Christie Stays


Chris Christie might be the only hope for the Republicans going into the 2016 presidential election.

In a prominently blue state, a red governor has been elected. Republican governor Chris Christie beat Democratic candidate Barbara Buono on November 5th, 2013. In New Jersey, there are 700,000 more registered Democrats than Republicans.

When the election results were announced, it was ascertained that Christie won the popular vote with 1,252,100 votes to Barbara Buono’s 790,245, making the percentages roughly come out to 60% to 38%.

Christie campaigned thoroughly throughout New Jersey and made it clear that he wanted to connect with women and both African American and Hispanic voters. He won the majority of those three groups of voters, which is inconsistent with poling for Republicans in New Jersey in the past. In addition, his popularity in the state was arguably mostly due to his work during Hurricane Sandy.
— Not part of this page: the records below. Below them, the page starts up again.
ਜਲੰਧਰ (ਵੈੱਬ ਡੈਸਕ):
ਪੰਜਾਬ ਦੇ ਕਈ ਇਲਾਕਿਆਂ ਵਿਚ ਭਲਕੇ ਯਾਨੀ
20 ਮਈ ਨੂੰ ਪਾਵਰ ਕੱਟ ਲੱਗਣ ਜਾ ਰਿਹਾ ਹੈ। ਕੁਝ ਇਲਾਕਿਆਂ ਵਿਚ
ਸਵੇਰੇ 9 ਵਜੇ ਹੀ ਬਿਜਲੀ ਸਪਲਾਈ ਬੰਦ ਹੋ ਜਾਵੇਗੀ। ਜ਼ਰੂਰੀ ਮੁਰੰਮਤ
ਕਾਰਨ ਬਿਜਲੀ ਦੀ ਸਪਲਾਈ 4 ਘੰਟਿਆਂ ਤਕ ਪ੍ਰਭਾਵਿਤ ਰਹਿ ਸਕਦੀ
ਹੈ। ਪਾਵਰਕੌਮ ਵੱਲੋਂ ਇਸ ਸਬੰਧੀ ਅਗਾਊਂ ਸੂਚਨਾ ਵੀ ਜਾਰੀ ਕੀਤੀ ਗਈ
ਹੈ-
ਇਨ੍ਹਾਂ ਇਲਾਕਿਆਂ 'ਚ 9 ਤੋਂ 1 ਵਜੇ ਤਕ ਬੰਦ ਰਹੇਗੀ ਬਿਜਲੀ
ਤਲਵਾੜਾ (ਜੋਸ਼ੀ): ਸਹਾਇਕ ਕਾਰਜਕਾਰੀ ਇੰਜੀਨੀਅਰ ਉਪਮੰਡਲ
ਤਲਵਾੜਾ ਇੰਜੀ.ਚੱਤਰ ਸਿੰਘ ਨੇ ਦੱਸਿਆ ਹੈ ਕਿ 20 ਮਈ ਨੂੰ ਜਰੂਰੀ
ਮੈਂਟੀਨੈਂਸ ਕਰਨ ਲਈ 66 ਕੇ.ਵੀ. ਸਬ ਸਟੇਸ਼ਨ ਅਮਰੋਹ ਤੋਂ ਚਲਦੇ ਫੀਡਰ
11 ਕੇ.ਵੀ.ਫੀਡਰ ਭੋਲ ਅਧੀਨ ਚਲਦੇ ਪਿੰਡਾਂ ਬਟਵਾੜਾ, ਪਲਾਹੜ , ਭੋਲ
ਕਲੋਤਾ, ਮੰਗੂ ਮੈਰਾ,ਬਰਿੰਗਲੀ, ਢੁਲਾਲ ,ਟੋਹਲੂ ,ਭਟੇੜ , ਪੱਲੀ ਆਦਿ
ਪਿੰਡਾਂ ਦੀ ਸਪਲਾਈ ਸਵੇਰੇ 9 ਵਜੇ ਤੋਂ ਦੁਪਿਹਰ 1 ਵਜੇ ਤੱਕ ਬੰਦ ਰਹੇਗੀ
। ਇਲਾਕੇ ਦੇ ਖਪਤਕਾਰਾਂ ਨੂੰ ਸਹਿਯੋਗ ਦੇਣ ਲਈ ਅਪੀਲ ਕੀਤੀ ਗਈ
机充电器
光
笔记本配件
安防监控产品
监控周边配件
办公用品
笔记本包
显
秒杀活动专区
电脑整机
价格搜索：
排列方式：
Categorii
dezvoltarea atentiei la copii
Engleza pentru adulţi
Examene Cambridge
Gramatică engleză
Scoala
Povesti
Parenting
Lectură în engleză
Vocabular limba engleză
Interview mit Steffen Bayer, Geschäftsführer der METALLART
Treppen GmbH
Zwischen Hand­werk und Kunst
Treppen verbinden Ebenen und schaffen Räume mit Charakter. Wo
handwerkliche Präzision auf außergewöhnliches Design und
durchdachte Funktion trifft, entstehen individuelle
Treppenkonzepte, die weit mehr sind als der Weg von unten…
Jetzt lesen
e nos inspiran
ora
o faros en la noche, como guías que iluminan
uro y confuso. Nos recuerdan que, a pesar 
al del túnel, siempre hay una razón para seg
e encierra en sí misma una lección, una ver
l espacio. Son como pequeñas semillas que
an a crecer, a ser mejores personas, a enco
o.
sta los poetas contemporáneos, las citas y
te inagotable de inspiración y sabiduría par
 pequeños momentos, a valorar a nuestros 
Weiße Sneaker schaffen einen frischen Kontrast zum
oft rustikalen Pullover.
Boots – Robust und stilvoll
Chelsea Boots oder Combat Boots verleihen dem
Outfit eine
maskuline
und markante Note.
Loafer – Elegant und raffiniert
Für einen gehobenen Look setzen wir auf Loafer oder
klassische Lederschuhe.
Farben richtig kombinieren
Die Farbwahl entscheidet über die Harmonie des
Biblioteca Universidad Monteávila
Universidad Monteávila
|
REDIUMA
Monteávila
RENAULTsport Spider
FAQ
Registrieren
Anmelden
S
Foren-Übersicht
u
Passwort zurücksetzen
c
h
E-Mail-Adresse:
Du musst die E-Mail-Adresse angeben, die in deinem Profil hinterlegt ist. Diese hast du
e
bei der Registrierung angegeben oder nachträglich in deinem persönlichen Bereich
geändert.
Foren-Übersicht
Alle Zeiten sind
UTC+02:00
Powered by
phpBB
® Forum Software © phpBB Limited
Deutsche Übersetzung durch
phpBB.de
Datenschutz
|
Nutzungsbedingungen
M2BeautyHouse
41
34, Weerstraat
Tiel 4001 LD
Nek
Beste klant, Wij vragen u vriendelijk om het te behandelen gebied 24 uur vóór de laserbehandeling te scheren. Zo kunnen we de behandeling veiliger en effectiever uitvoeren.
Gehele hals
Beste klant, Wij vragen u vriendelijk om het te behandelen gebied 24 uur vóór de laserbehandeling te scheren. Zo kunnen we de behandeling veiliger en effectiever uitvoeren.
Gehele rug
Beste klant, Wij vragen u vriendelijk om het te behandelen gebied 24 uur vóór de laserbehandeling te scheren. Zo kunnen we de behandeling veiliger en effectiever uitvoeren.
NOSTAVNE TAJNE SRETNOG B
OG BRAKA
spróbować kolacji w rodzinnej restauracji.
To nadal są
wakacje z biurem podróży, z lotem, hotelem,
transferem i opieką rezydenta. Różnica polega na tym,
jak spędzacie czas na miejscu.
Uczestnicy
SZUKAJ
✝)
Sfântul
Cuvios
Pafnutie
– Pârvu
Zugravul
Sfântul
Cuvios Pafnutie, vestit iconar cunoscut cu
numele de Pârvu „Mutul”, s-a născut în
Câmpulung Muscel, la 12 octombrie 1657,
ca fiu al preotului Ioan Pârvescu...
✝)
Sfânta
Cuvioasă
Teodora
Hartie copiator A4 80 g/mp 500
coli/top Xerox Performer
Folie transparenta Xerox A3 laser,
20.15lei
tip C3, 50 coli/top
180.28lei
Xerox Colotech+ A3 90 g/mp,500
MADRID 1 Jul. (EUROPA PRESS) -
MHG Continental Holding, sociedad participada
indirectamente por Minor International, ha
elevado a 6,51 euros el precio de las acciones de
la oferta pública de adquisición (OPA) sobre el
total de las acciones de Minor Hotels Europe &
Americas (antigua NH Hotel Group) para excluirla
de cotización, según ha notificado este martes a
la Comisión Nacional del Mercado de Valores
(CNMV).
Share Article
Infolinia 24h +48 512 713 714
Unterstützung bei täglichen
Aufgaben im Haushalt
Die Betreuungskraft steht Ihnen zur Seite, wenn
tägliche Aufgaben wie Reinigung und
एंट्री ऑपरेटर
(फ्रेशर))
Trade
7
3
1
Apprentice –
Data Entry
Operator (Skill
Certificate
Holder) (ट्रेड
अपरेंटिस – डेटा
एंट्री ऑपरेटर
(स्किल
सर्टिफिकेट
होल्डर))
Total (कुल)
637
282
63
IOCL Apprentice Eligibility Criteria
His work during Sandy was considered heroic, and he gained much publicity for it.

A Glen Rock Sophomore said, “His work for Sandy was very helpful to the community and he did his job to secure the safety of the people.”

Christie has stated over and over again he does not want to go with the “typical” tea party conservative.  He stated that he does not want to get into the labeling that Washington, D.C. does, and he just wants to improve the state of New Jersey. Christie was on “Face the Nation” and said, “Let me explain what I mean. On governing, it’s about doing things, accomplishing things, reaching across the aisle and crafting accomplishments.”

One Glen Rock sophomore said about Christie “He will bring change and improvement to New Jersey and the Republican Party.”

With another four years on his term, Christie will look to make a difference in the state of New Jersey. It is almost certain that he will make a run for the presidency in 2016, so his term might get cut short. Whatever the case may be, he will need to gain much needed support from other states before moving onto the national stage.